── Given passage

# Elementary Trig Question

Say I have an acute angle A in standard position in the first quadrant with a rotating arm of length r , terminating at coordinate P(a,b) . Now say I rotate it 90 degrees further from that position to the second quadrant , this ends up at coordinate Q(-a,b) . I draw perpendiculars from those two positions to the x axis .

for the first triangle , sin A = b/r and cos A = a/r

as for the second triangle , why is sin (90+A) = a/r = cos A
and why is cos(90+A) = -b/r = -sin A

Im confused ... how can you compute the trig ratio for an angle greater than 90 degress ? Why not take the ratio for the acute angle (180 - (90+a))

Pls Help .

tiny-tim
Homework Helper
Welcome to PF!

Say I have an acute angle A in standard position in the first quadrant with a rotating arm of length r , terminating at coordinate P(a,b) . Now say I rotate it 90 degrees further from that position to the second quadrant , this ends up at coordinate Q(-a,b) .

Hi ! Welcome to PF!

No … (-a,b) is the reflection of (a,b) in the y-axis.

You want Q(b,-a).

Then everythihng will make sense!

hmm ... but that doesn't solve my problem ... I need to know why the so called "reference angle" or the "corresponding acute angle" actually works for angles greater than 90 degrees , when taking sines and cosines or tangents . Is there a geometric argument for it ???

────
── Records supplied

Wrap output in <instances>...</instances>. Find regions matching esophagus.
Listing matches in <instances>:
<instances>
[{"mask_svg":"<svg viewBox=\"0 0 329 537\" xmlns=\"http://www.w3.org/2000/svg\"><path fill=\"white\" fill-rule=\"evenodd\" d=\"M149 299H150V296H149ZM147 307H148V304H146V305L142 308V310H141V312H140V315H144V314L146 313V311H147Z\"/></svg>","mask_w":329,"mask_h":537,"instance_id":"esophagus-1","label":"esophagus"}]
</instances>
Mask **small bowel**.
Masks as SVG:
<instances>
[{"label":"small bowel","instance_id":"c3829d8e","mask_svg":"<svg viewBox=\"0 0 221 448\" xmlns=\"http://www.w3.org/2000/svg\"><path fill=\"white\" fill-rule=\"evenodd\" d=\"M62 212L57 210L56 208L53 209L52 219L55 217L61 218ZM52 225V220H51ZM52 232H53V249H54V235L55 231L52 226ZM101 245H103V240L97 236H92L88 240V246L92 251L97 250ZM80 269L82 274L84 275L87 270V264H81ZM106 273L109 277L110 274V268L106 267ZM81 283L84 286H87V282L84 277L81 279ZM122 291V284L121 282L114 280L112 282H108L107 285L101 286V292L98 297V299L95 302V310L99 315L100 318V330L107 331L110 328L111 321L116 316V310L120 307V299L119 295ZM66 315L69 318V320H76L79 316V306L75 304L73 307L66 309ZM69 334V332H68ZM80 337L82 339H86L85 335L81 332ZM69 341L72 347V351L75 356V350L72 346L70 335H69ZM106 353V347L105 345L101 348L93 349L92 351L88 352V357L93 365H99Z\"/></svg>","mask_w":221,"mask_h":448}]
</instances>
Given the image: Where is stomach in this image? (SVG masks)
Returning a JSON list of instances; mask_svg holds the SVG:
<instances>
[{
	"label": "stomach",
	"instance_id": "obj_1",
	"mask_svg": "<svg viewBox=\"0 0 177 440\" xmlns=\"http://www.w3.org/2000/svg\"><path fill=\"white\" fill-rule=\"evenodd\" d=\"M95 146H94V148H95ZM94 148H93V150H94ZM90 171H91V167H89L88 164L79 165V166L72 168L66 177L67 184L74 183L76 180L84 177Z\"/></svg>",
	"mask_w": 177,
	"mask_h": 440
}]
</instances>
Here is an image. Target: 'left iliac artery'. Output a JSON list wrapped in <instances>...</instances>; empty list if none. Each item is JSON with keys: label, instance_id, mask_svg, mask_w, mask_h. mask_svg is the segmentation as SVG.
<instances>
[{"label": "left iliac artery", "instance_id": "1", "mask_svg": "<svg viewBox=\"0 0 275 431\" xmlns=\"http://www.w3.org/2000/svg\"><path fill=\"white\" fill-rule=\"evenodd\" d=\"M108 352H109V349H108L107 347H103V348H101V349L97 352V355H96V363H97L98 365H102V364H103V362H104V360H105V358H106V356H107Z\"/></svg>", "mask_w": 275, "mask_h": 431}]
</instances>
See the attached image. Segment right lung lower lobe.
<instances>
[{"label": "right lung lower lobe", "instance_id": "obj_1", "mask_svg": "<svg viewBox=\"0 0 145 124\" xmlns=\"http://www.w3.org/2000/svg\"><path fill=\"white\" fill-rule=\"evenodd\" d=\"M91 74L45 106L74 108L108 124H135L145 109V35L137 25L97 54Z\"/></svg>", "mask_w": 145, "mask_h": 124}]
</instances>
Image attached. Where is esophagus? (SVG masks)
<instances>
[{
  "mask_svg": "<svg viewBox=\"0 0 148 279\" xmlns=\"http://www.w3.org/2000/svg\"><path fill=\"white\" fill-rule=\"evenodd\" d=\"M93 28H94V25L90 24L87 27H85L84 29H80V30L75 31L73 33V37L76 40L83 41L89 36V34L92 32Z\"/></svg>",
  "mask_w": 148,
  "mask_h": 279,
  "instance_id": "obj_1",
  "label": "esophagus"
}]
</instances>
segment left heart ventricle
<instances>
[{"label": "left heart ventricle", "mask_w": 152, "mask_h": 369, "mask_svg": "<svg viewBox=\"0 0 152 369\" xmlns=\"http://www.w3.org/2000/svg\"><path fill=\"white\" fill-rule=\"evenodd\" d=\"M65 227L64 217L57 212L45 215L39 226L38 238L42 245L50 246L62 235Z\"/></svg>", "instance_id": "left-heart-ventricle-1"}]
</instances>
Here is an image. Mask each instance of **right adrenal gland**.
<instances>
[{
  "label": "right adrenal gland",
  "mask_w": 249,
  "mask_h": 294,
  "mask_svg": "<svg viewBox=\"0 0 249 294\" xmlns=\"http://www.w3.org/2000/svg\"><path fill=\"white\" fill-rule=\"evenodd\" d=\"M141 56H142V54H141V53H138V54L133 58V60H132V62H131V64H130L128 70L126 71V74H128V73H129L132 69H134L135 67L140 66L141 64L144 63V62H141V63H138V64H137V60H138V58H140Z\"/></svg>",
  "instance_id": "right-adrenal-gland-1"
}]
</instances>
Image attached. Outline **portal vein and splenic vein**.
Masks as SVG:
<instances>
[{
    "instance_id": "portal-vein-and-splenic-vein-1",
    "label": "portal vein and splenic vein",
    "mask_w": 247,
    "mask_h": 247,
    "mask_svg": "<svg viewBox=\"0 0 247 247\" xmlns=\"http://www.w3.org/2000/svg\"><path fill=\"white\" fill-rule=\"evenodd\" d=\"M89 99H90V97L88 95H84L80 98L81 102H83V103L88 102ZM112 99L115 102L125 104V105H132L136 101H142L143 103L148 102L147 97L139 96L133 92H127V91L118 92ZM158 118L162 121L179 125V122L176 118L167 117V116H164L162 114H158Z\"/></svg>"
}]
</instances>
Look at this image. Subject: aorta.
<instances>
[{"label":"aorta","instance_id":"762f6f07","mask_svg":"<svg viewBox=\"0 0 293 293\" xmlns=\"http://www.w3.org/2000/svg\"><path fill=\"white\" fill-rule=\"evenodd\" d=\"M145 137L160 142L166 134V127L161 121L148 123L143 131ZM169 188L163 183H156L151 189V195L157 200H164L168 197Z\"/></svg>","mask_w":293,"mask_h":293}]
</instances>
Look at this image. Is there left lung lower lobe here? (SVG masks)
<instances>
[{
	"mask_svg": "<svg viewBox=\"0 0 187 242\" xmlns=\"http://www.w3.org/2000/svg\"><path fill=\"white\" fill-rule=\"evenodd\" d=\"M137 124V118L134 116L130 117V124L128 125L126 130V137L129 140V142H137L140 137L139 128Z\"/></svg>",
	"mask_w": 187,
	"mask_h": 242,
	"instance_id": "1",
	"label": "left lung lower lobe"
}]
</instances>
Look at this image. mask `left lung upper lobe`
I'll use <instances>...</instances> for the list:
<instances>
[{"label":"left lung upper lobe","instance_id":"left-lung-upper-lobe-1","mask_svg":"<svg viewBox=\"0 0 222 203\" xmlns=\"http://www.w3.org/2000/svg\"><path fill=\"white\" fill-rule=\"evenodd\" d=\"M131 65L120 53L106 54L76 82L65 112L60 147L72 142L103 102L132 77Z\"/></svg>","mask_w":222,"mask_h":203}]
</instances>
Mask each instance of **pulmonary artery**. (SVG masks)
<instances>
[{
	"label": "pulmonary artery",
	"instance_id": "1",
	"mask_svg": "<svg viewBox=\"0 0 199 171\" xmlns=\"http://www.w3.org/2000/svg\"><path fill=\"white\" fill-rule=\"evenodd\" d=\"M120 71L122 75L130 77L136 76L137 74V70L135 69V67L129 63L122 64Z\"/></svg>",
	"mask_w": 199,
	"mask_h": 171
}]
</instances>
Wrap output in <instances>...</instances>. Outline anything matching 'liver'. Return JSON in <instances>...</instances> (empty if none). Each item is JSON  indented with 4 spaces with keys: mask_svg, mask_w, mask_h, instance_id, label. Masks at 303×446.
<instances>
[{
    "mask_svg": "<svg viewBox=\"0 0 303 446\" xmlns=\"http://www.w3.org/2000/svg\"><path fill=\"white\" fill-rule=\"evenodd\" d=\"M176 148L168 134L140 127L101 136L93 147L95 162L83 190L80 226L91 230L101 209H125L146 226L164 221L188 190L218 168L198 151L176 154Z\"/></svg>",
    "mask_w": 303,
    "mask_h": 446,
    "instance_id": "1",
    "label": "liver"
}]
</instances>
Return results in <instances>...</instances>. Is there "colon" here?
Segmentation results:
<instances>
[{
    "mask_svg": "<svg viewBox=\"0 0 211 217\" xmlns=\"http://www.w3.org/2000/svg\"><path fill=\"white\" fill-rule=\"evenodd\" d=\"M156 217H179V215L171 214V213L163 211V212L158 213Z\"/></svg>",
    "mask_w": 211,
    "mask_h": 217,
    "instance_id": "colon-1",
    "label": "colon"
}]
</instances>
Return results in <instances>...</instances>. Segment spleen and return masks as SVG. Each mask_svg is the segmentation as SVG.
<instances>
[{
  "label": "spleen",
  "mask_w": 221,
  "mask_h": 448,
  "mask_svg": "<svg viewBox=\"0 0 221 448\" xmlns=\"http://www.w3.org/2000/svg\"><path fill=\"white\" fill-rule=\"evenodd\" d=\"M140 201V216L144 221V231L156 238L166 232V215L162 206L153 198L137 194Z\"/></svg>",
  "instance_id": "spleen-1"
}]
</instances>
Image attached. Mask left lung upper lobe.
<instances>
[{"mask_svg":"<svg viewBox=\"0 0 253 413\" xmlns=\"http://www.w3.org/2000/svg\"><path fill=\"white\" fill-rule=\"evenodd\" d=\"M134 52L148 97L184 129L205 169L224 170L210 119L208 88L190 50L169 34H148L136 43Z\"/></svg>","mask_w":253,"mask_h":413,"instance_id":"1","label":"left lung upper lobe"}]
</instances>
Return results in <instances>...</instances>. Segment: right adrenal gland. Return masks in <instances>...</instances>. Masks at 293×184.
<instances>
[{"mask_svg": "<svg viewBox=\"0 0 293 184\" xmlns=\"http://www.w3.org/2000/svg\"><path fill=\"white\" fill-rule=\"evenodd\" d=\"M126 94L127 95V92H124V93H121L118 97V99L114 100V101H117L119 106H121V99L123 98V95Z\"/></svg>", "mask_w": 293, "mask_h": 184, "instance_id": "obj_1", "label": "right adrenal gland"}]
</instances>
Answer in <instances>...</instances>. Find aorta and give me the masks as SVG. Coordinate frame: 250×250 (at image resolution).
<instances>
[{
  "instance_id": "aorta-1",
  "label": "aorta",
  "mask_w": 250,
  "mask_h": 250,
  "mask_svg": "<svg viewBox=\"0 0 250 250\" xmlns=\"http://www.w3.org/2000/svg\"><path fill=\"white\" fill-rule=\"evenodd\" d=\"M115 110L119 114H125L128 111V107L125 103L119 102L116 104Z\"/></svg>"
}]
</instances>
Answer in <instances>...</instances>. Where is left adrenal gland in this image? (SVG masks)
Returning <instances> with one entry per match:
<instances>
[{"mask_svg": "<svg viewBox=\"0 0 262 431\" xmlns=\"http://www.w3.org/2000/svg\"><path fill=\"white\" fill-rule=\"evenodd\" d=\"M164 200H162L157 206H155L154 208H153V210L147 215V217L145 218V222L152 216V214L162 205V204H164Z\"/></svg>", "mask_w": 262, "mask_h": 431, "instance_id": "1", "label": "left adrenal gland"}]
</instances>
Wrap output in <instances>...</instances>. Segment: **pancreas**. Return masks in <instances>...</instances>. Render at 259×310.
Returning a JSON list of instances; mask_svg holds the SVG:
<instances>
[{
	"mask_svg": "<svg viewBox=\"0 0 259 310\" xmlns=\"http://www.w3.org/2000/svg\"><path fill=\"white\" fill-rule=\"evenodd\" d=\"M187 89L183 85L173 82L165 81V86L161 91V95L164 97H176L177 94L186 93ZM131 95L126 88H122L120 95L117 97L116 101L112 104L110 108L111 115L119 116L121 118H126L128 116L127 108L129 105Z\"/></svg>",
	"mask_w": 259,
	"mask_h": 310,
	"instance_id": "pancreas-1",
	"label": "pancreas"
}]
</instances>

────

• [Set task] Please print the trigonometry thread from "# Elementary Trig" up to and including "the x axis .".

• [Result of the exercise]
# Elementary Trig Question

Say I have an acute angle A in standard position in the first quadrant with a rotating arm of length r , terminating at coordinate P(a,b) . Now say I rotate it 90 degrees further from that position to the second quadrant , this ends up at coordinate Q(-a,b) . I draw perpendiculars from those two positions to the x axis .